United States and Burmese relations boost


In 1957, an economic cooperation agreement was signed between the U.S. and Burma, where the United States promised to provide the Burmese economic aid. The U.S. also pleaded to form a military alliance in Burma to improve their correlation.

U Nu's political party splits


Political tensions started to rise in Burma, as U Nu's political party divided - with nearly half of one side being in favor of communism.

"The polite coup de'tat"

September 1958

Following a break up of U Nu's political party, Burmese military officer, Ne Win, forced Nu to resign and give full control to the military. The Chinese were threatening to potentially take over Burma, so it was more than necessary to give full attention to the military. Ne Win quickly became ruler and banned all communism in the nation.

The Treaty of Friendship


After U Nu came back to power when Ne Win stepped down as the leader of Burma, he negotiated with China and established the Treat of Friendship. This represented lasting peace and close relations between Burma and China. It just goes to show how the Burmese did as much as they could to retain their independence and not become involved in the Cold War.

Ne Win becomes Prime Minister once again


After U Nu resigned for eternity, Ne Win became Burma's Prime Minister and would continue maintain leadership for the next 13 years until 1974.

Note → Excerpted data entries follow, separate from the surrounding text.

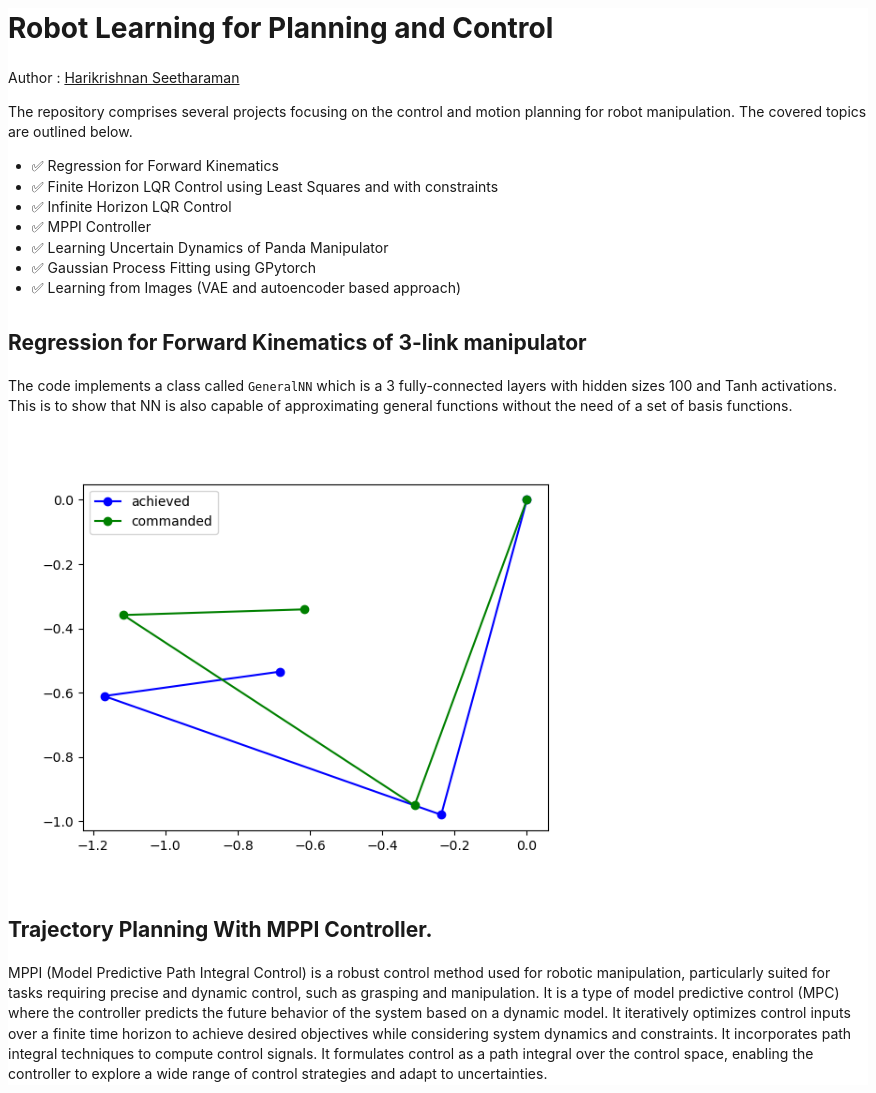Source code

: # Robot Learning for Planning and Control

Author : [Harikrishnan Seetharaman](https://github.com/HariKrishnan06082k)

The repository comprises several projects focusing on the control and motion planning for robot manipulation. The covered topics are outlined below.



* ✅ Regression for Forward Kinematics
* ✅ Finite Horizon LQR Control using Least Squares and with constraints
* ✅ Infinite Horizon LQR Control
* ✅ MPPI Controller
* ✅ Learning Uncertain Dynamics of Panda Manipulator
* ✅ Gaussian Process Fitting using GPytorch
* ✅ Learning from Images (VAE and autoencoder based approach)


## Regression for Forward Kinematics of 3-link manipulator

The code implements a class called `GeneralNN` which is a 3 fully-connected layers with hidden sizes 100 and Tanh activations. This is to show that NN is also capable of approximating general functions without the need of a set of basis functions.

<img src="imgs/manip-reg.png" width=600>

## Trajectory Planning With MPPI Controller.
MPPI (Model Predictive Path Integral Control) is a robust control method used for robotic manipulation, particularly suited for tasks requiring precise and dynamic control, such as grasping and manipulation.
It is a type of model predictive control (MPC) where the controller predicts the future behavior of the system based on a dynamic model. It iteratively optimizes control inputs over a finite time horizon to achieve desired objectives while considering system dynamics and constraints.
It incorporates path integral techniques to compute control signals. It formulates control as a path integral over the control space, enabling the controller to explore a wide range of control strategies and adapt to uncertainties.
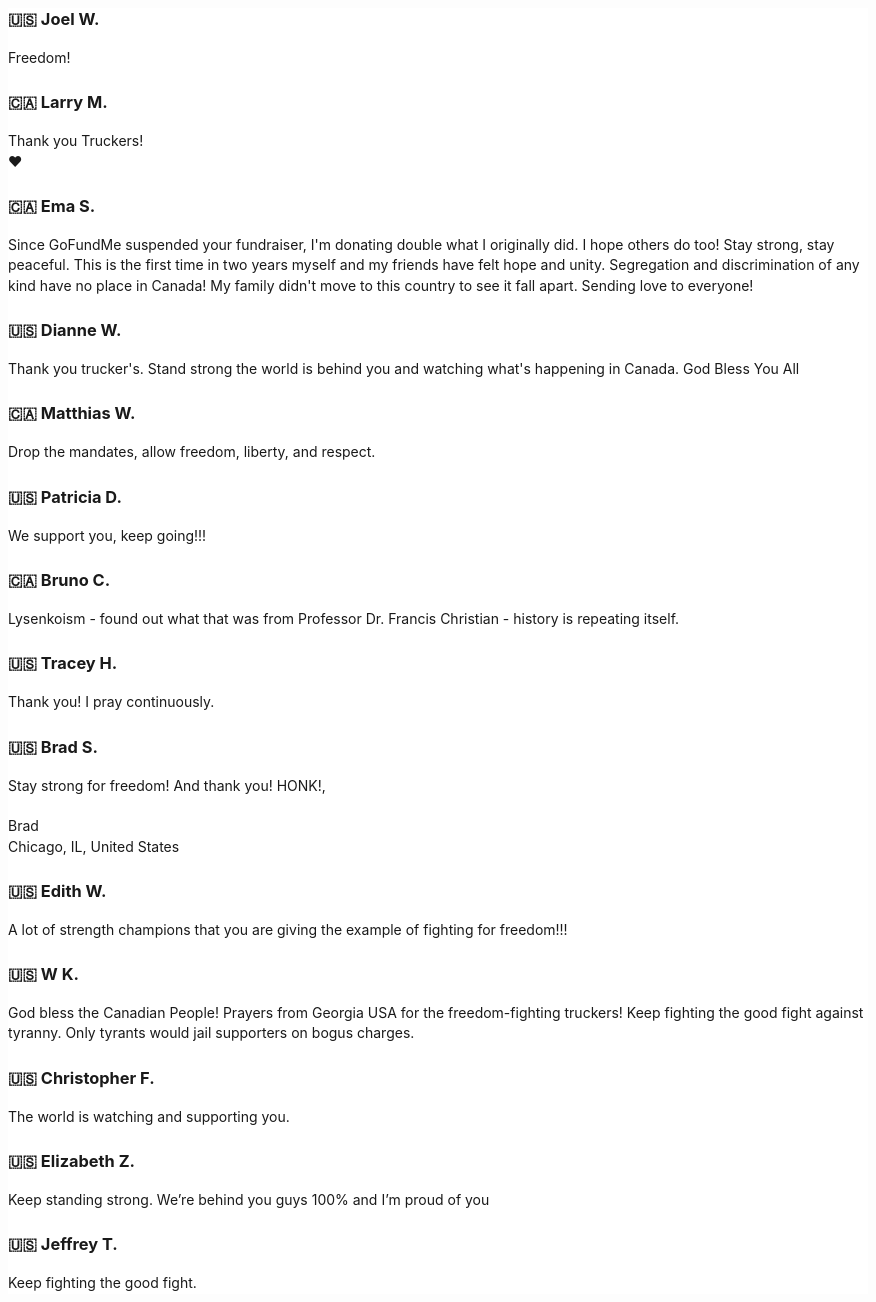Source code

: ### 🇺🇸 Joel W.
Freedom!

### 🇨🇦 Larry M.
Thank you Truckers!<br />❤️

### 🇨🇦 Ema S.
Since GoFundMe suspended your fundraiser, I'm donating double what I originally did. I hope others do too! Stay strong, stay peaceful. This is the first time in two years myself and my friends have felt hope and unity. Segregation and discrimination of any kind have no place in Canada! My family didn't move to this country to see it fall apart. Sending love to everyone!

### 🇺🇸 Dianne W.
Thank you trucker's. Stand strong the world is behind you and watching what's happening in Canada. God Bless You All

### 🇨🇦 Matthias W.
Drop the mandates, allow freedom, liberty, and respect. 

### 🇺🇸 Patricia D.
We support you, keep going!!!

### 🇨🇦 Bruno C.
Lysenkoism - found out what that was from Professor Dr. Francis Christian - history is repeating itself.

### 🇺🇸 Tracey H.
Thank you! I pray continuously. 

### 🇺🇸 Brad S.
Stay strong for freedom! And thank you! HONK!,<br /><br />Brad<br />Chicago, IL, United States 

### 🇺🇸 Edith W.
A lot of strength champions that you are giving the example of fighting for freedom!!!

### 🇺🇸 W K.
God bless the Canadian People! Prayers from Georgia USA for the freedom-fighting truckers! Keep fighting the good fight against tyranny. Only tyrants would jail supporters on bogus charges.

### 🇺🇸 Christopher F.
The world is watching and supporting you.

### 🇺🇸 Elizabeth  Z.
Keep standing strong. We’re behind you guys 100% and I’m proud of you 

### 🇺🇸 Jeffrey T.
Keep fighting the good fight.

Ne Win visits the United States

June 1962

During his appearance in Washington D.C. to visit President John F. Kennedy, Ne Win did not get the welcoming he expected. Win and his family were treated poorly and several racial slurs were thrown at them by society. Ne soon developed a strong Anti-American turnabout and reduced U.S. relations due to his experience in the country. He was so furious about this that he declined any American invitation to visit Burma and he sent all foreigners out of the country. At this point, the United States was at the brink of losing an important friend and Win planned to isolate Burma from the entire Western Hemisphere.

The March

August 8, 1988

The rule of Ne Win and his powerful ways of socialism, had turned Burma, once expected to become one of the fastest developing nations of Asia, into one of the poorest countries on the globe. The economy gradually began to slowly decline with rice shortages, a contaminated water supply, and a high poverty rate nationwide. With Sein Lwin being appointed as the head of the new government, the BSPS (Burma Socialist Programme Party) was established; in which many Burmese citizens were outraged with the way their country was being ruled. On August 8, 1988 at Rangoon (the capital of Burma), hundreds of thousands of people marched to demand that the BSPS be replaced by a civilian government. The march soon became bloody, as Burmese soldiers shot at unarmed rebel crowds, killing several thousand protesters.